Crane does this by referring to characters with very nonspecifically. This is best displayed in how Crane refers to the main character as “the Youth”(Crane 12). This suggests that Henry is symbolic of the entire age group of juvenile men who signed up to fight in the Civil War. He also does not provide specific names for the other soldiers, instead he describes them as “the tall soldier” and “the loud soldier” (Crane 21). While Realism focuses on the individual, Naturalism focuses on the big picture of people as a whole. This is one of the significant nuances that differentiates the Realism and Naturalism movements.
Nevertheless, the two novels as well as the two movements share are many similar components as well, of which is seen in the rhetoric used by Crane and Twain. In both novels, the point of view of the stories are set as in the eyes of typical, adolescent boys. Outside these movements it was common for authors to concentrate on extraordinary and heroic characters. In both movements, writers sought to describe the ordinary people and the everyday situations they dealt with. In The Red Badge of Courage, Henry was a normal, young boy who decided to join the war efforts seeking adventure and to fulfill his duty.
The youth soon finds war as more of a waiting game, exposing the reality of war. Instead of only depicting the high speed action of battles, Crane mostly describes the long weeks where nothing would happen and Henry was left with only his thoughts. In addition, it was common for war novels to take place in the point of view of renowned generals and famous warriors; however, Crane allowed his main character to be able to relate to the American, thus making readers to have a closer, more personal connection with Henry. Mark Twain also accomplished this by making his character a restless commoner living in Mississippi. He was not a heroic character like protagonists often are; he did what he pleased whether it was right or not. This depicted the realistic details of actual life, which is a large aspect of both movements.

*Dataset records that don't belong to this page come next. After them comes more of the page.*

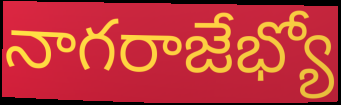
నాగరాజేభ్యోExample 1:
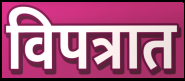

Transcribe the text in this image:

विपत्रात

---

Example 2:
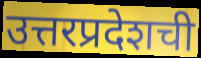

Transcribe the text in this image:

उत्तरप्रदेशची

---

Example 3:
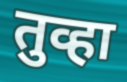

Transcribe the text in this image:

तुव्हा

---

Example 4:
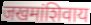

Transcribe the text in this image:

जखमांशिवाय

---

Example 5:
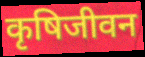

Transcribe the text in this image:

कृषिजीवन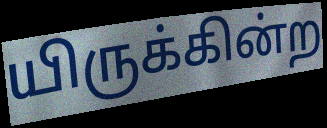
யிருக்கின்ற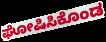
ಘೋಷಿಸಿಕೊಂಡ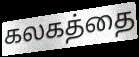
கலகத்தை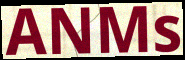
ANMsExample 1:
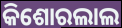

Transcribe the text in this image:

କିଶୋରଲାଲ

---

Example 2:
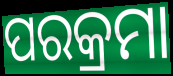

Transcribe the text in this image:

ପରକ୍ରମା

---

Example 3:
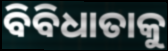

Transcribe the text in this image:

ବିବିଧାତାକୁ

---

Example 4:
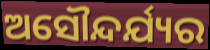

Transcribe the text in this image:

ଅସୌନ୍ଦର୍ଯ୍ୟର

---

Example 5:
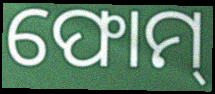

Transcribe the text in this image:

ଫୋମ୍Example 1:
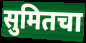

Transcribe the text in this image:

सुमितचा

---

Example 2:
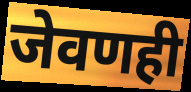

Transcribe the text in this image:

जेवणही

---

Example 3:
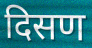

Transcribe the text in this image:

दिसण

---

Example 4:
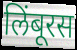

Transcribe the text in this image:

लिंबूरस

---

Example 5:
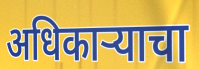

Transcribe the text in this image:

The overlapping time periods of Realism and Naturalism contribute to the many congruent components of the two; however, they have several very distinct features exhibited in The Adventures of Huckleberry Finn and The Red Badge of Courage. This is established through the authors’ choices including names, characters, point of view, and plot, through the use of diction and imagery. The people of this time period needed literature to not only entertain them, but help them deal with the cruel reality of the world without them, and these two movements accomplished just that. Works Cited Crane, Stephen, and Henry Binder. The Red Badge of Courage: An Episode of the American Civil War. New York: Norton, 1982.
Print. Twain, Mark, and E. W. Kemble. The Adventures of Huckleberry Finn. Pleasantville, NY: Reader’s Digest Association, 1986.